Nous convenons que la paix n’a pas de prix, mais, devrions-nous sacrifier la démocratie et la protection des droits de l’homme en Gambie en restant indifférents, sous l’autel de la préservation de la paix afin de permettre le désenclavement et le développement économique et social dans l’espace sénégambien ?
Tout récemment, le coup d’état perpétré en république sœur de Gambie a été saisi par les autorités de ce pays pour remettre aux calendes grecques la construction d’un pont sur la transgambienne. Ce vieux projet, longtemps resté un vœu pieux des peuples de la Sénégambie et de la CEDEAO, avait connu, ces temps derniers, un dénouement heureux et un début de réalisation avec la signature des conventions de financement par les gouvernements gambiens et sénégalais, sous l’égide de la CEDEAO, de l’OMVG, de la BAD, tout autant que les autres partenaires au développement. Mieux, les plus sceptiques avaient fini par être convaincus de l’effectivité de la réalisation de l’ouvrage, lorsqu’ils se sont aperçus d’un début d’exécution du projet avec les travaux d’approche de l’entreprise adjudicataire (consortium d’entreprises ARESKI).
Etant donné l’importance stratégique et régionale du projet d’un coût de 75 millions d’EUROS, son processus d’élaboration a impliqué de nombreuses consultations avec les communautés économiques régionales qui ont abouti à l’engagement de la Gambie et du Sénégal de se conformer à la convention CEDEAO relative au transit routier inter –états des marchandises.
L’objectif est de mettre en place des modalités optimales de facilitation du transit dans les pays du corridor transgambien (Kaolack, autoroute trangambienne, Ziguinchor) considéré comme une partie de l’autoroute trans-ouest africaine du corridor Dakar –Logos et de la CEDEAO dans son ensemble.

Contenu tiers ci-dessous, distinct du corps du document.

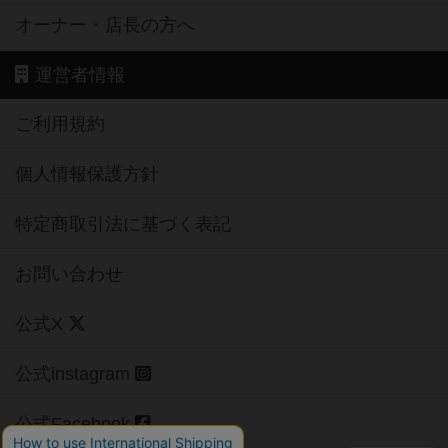
オーナー・店長の方へ
運営者情報
ご利用規約
個人情報保護方針
特定商取引法に基づく表記
お問い合わせ
公式X
公式instagram
公式Facebook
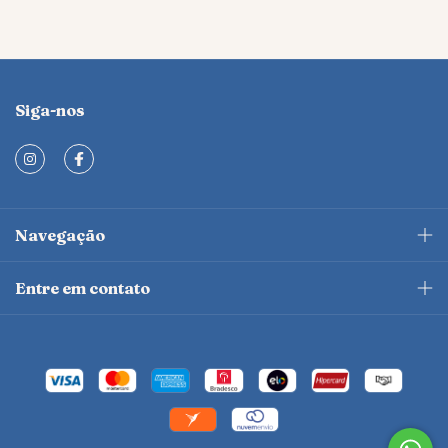
Siga-nos
Navegação
Entre em contato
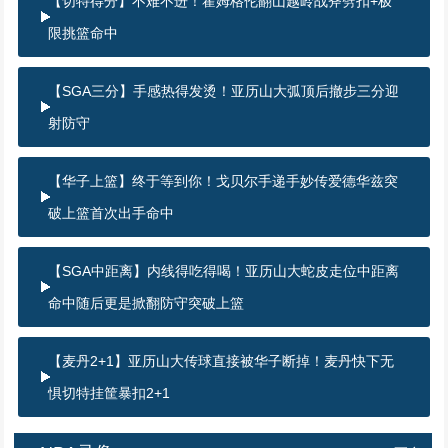
【切特得分】不难不进！霍姆格伦翻山越岭战斧劈扣+极
限挑篮命中
【SGA三分】手感热得发烫！亚历山大弧顶后撤步三分迎
射防守
【华子上篮】终于等到你！戈贝尔手递手妙传爱德华兹突
破上篮首次出手命中
【SGA中距离】内线得吃得喝！亚历山大蛇皮走位中距离
命中随后更是掀翻防守突破上篮
【麦丹2+1】亚历山大传球直接被华子断掉！麦丹快下无
惧切特挂筐暴扣2+1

Bien entendu, la réalisation du pont sur la transgambienne permet d’avoir des opportunités de transport fiables et compétitives, efficaces et ininterrompues qui améliorent la circulation des biens et des personnes sur l’ensemble du corridor Dakar –Logos.
A la surprise générale et à l’heure où la CEDEAO devient une union douanière avec l’entrée en vigueur du TEC, nécessitant d’avantage la construction d’un pont sur la trangambienne pour le développement des infrastructures sous régionales de transport des marchandises et l’intégration économique, le gouvernement gambien, prétextant de la fomentation de coups d’état contre le régime au pouvoir en Gambie à partir du territoire sénégalais, avait signé l’arrêt de mort du projet.

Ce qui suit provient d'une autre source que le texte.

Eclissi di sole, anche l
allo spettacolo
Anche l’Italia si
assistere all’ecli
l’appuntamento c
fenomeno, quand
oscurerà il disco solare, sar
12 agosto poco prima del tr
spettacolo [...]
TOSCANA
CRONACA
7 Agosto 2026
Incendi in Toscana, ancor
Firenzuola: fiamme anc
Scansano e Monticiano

Le rêve tant attendu des peuples qui était sur le point de devenir réalité vient d’être brisé sous l’autel d’un reniement et d’une vieille conviction de ne jamais contribuer au rapprochement de la Casamance avec le reste de Sénégal pour des desseins de se maintenir au pouvoir ad vitam aeternam.
En vérité, les plus sceptiques avaient touché du doigt le réel problème des volontés politiques préalables à tout projet ! En quoi l’érection d’un pont sur la transgambienne peut-elle menacer un régime au pouvoir en Gambie, si tant est que ce régime reste populaire? La réalité géographique a fait en sorte qu’aucun gambien ne peut venir dans son pays sans passer par le Sénégal, avec ou sans pont et, pour une supposée protection d’un régime qui n’est pas éternel, devrait-on sacrifier les aspirations des populations à vaincre la pauvreté ?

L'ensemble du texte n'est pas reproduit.